|Matthew Henry's Concise Commentary|
40:15-24 God, for the further proving of his own power, describes two vast animals, far exceeding man in bulk and strength. Behemoth signifies beasts. Most understand it of an animal well known in Egypt, called the river-horse, or hippopotamus. This vast animal is noticed as an argument to humble ourselves before the great God; for he created this vast animal, which is so fearfully and wonderfully made. Whatever strength this or any other creature has, it is derived from God. He that made the soul of man, knows all the ways to it, and can make the sword of justice, his wrath, to approach and touch it. Every godly man has spiritual weapons, the whole armour of God, to resist, yea, to overcome the tempter, that his never-dying soul may be safe, whatever becomes of his frail flesh and mortal body.
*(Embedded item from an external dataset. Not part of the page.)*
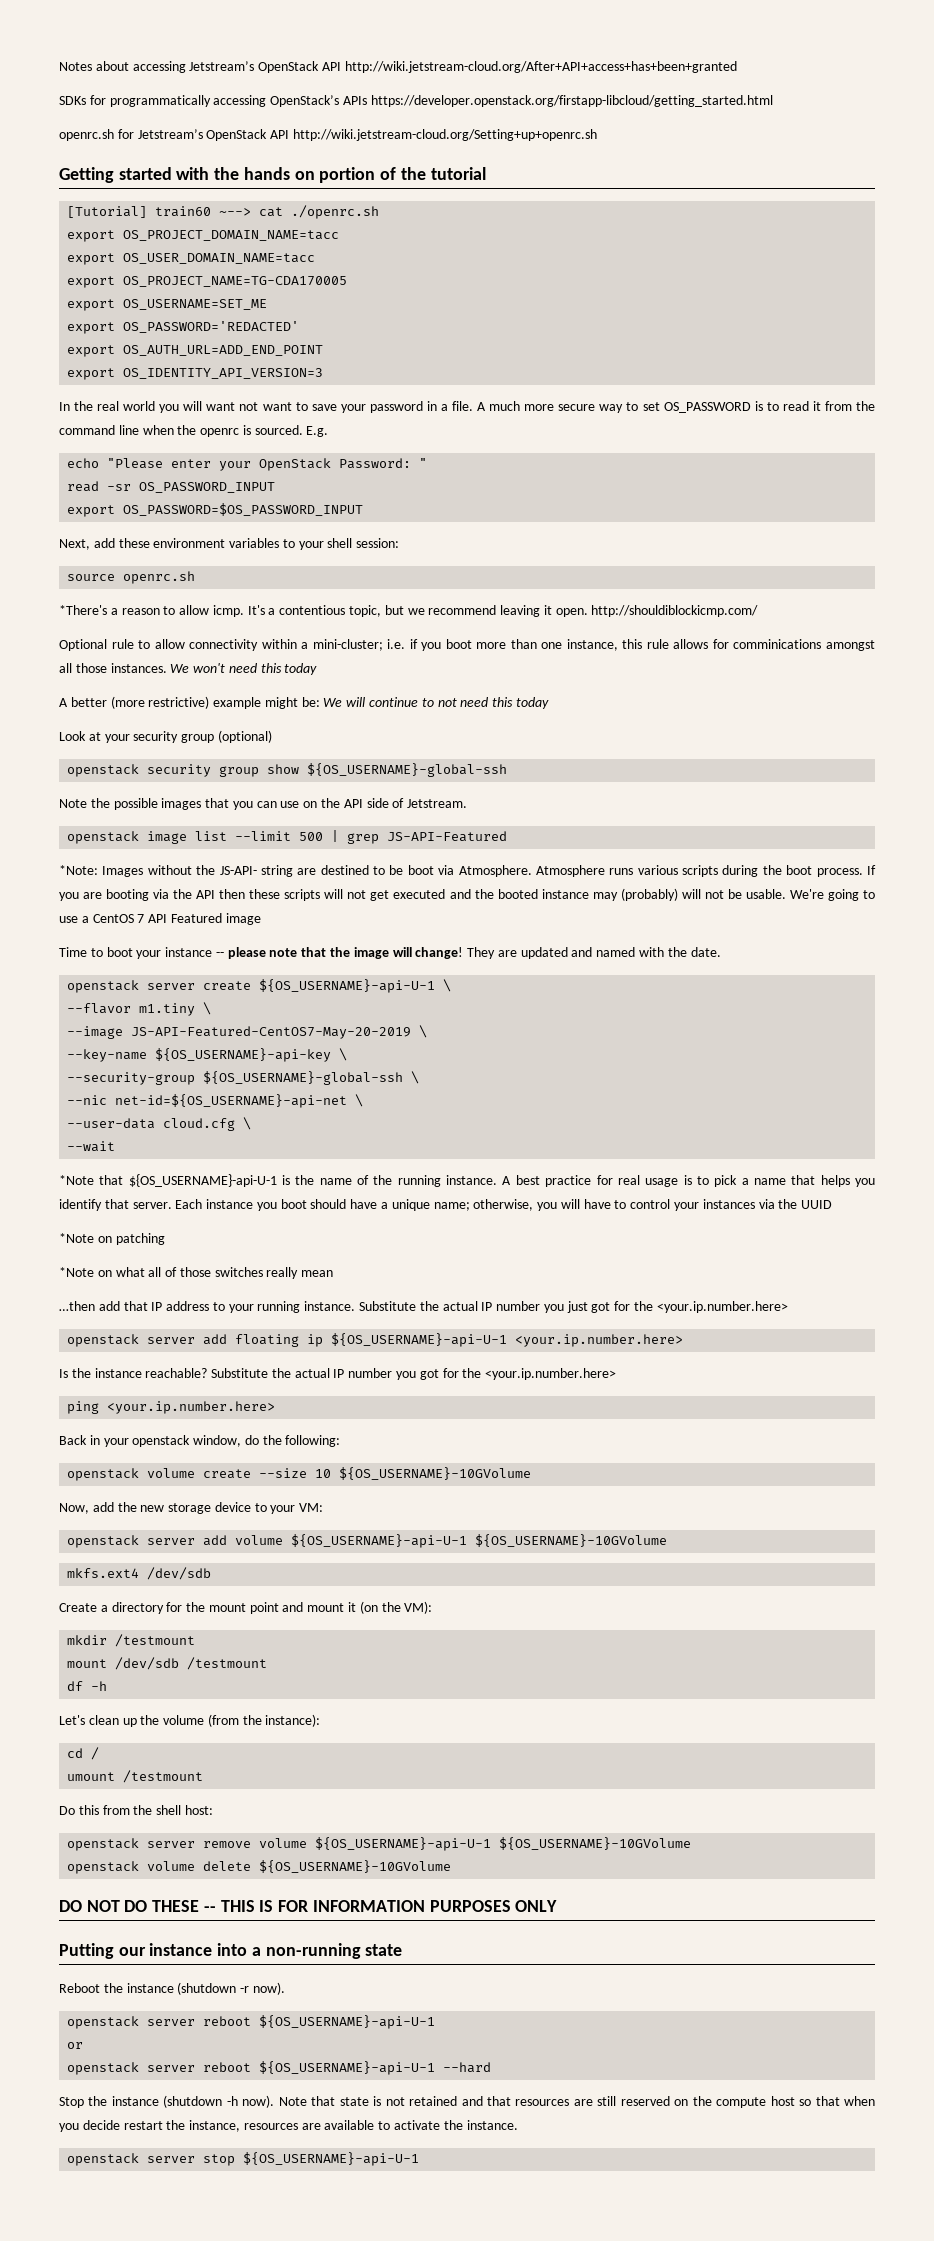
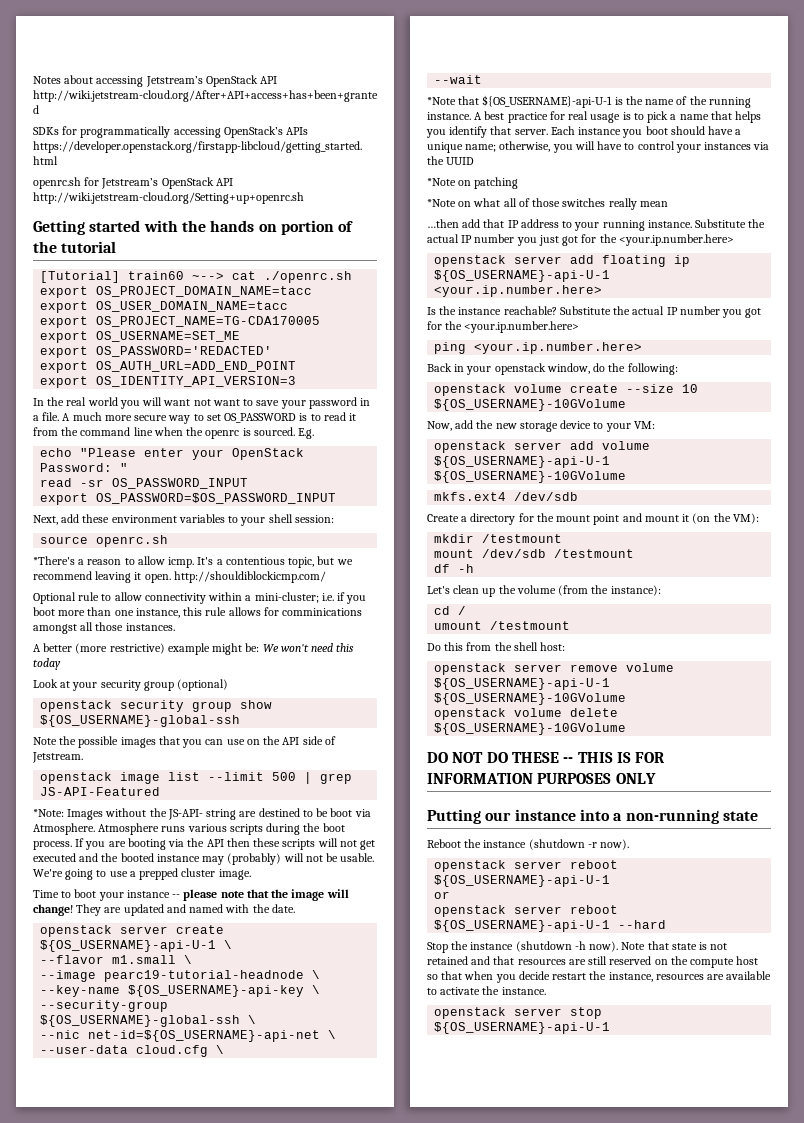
[170,663,318,675] We won't need this today -> (175, 627) none
[346,697,457,707] will continue to not -> [280,644,309,652] won't
[92,913,261,925] CentOS 7 API Featured image -> [139,868,251,880] prepped cluster image.
[139,1003,196,1016] m1.tiny -> [112,955,177,964] m1.small
[131,1026,412,1039] JS-API-Featured-CentOS7-May-20-2019 -> [104,970,305,982] pearc19-tutorial-headnode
Verse 22. - The shady trees (or, the lotus trees) cover him with their shadow (see the comment on ver. 21); the willows of the brook compass him round about. The "willow of the brook" (Leviticus 23:40) is probably the Saliz Aegyptiaca or safsaf which grows plentifully in the Nile valley, fringing the course both of the Nile itself and of the many streams derived from it. The Saliz Babylonica or "weeping willow," is less likely.
Gill's Exposition of the Entire Bible
The shady trees cover him with their shadow,.... Under which it lies, as in Job 40:21; which is thought not so well to agree with the elephant, since, according to Aelianus (h) and other writers, it lies not down, at least but rarely, but sleeps standing; it being very troublesome to it to lie down and rise up again; and besides it is represented by some authors (i) as higher than the trees, and therefore this is supposed to agree better with the river horse; especially since it follows,
the willows of the brook compass him about; or the willows of the Nile, as some choose to render it; which would put it out of all doubt that the river horse is intended, if it could be established, it being an inhabitant of that river; and yet the above writer (k) speaks of elephants, when grown old, seeking large thick and shady woods to take up their abode in.
(h) Ibid. (Aelian. de Animal.) c. 31. (i) Ibid. l. 7. c. 6. (k) Ibid. c. 2.
Wesley's Notes on the Bible
40:22 Brook - Or, of the Nile, of which this word is often used in scripture. His constant residence is in or near this river, or the willows that grow by it.